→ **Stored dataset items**
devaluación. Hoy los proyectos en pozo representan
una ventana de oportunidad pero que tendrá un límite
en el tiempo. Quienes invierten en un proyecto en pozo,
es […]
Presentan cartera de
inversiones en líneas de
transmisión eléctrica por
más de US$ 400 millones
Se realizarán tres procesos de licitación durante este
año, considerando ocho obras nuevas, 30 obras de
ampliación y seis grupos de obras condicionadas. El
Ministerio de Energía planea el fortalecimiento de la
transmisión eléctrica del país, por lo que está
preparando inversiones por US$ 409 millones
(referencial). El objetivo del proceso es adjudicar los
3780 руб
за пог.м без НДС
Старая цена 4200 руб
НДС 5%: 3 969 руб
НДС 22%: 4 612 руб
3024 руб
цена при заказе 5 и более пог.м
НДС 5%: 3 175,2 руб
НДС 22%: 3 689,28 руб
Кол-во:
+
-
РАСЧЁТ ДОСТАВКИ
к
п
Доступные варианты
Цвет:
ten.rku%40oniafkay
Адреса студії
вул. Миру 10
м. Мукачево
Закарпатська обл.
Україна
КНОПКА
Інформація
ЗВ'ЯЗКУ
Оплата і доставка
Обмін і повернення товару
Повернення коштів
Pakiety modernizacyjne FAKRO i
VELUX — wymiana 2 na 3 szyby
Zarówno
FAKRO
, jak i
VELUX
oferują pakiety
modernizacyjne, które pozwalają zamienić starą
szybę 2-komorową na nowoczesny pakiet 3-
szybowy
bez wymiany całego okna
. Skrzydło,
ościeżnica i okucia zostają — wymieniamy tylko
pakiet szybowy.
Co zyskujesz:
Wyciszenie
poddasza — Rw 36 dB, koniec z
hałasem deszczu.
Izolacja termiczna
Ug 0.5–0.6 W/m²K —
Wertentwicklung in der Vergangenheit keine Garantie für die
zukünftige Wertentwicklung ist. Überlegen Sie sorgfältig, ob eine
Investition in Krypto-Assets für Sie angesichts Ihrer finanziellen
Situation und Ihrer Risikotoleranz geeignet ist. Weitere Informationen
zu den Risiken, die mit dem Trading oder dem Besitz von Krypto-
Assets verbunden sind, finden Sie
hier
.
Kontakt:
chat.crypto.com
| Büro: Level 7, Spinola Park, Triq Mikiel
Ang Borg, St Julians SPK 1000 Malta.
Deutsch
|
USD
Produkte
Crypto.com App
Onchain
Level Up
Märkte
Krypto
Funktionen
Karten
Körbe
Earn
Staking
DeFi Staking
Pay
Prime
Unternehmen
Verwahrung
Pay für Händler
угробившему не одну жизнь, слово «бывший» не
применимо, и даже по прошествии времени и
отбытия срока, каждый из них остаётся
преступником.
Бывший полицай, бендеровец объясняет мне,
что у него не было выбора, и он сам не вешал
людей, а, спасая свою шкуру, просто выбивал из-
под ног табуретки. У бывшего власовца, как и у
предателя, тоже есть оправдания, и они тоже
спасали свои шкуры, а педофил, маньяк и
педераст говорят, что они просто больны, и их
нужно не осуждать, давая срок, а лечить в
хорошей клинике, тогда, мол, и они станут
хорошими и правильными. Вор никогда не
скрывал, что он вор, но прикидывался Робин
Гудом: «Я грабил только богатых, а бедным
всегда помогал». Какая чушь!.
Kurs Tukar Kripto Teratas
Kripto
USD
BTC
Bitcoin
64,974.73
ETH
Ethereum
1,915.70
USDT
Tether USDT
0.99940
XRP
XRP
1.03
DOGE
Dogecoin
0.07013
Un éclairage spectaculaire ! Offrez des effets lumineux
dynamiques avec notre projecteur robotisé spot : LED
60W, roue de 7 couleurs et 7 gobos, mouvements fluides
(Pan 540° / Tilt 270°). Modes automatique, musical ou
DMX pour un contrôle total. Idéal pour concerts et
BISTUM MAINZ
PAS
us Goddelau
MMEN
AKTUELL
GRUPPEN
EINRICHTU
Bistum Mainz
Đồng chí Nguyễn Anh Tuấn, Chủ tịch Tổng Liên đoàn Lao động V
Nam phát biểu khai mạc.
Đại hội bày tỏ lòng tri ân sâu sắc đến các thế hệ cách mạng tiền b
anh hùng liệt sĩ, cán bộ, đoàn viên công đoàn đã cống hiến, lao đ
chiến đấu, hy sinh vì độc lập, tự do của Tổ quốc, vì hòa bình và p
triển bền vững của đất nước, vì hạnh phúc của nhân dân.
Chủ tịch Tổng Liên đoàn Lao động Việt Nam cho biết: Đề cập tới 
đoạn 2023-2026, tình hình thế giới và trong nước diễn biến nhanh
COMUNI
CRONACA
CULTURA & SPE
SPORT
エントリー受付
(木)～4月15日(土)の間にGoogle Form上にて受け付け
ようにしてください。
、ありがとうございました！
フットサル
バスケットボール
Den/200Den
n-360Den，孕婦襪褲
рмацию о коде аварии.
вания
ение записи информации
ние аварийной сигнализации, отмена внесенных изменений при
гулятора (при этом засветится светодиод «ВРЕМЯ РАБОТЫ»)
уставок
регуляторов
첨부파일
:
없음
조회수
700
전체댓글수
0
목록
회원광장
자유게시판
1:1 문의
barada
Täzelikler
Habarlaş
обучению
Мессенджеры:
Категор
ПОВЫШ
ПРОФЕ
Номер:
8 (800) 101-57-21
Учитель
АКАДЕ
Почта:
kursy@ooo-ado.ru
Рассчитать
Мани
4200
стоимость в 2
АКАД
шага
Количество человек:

→ **Problem requirements**
Reproduce the lines from the beginning of the items through the line containing "Ministerio de Energía", including both.

→ **Exercise output**
devaluación. Hoy los proyectos en pozo representan
una ventana de oportunidad pero que tendrá un límite
en el tiempo. Quienes invierten en un proyecto en pozo,
es […]
Presentan cartera de
inversiones en líneas de
transmisión eléctrica por
más de US$ 400 millones
Se realizarán tres procesos de licitación durante este
año, considerando ocho obras nuevas, 30 obras de
ampliación y seis grupos de obras condicionadas. El
Ministerio de Energía planea el fortalecimiento de la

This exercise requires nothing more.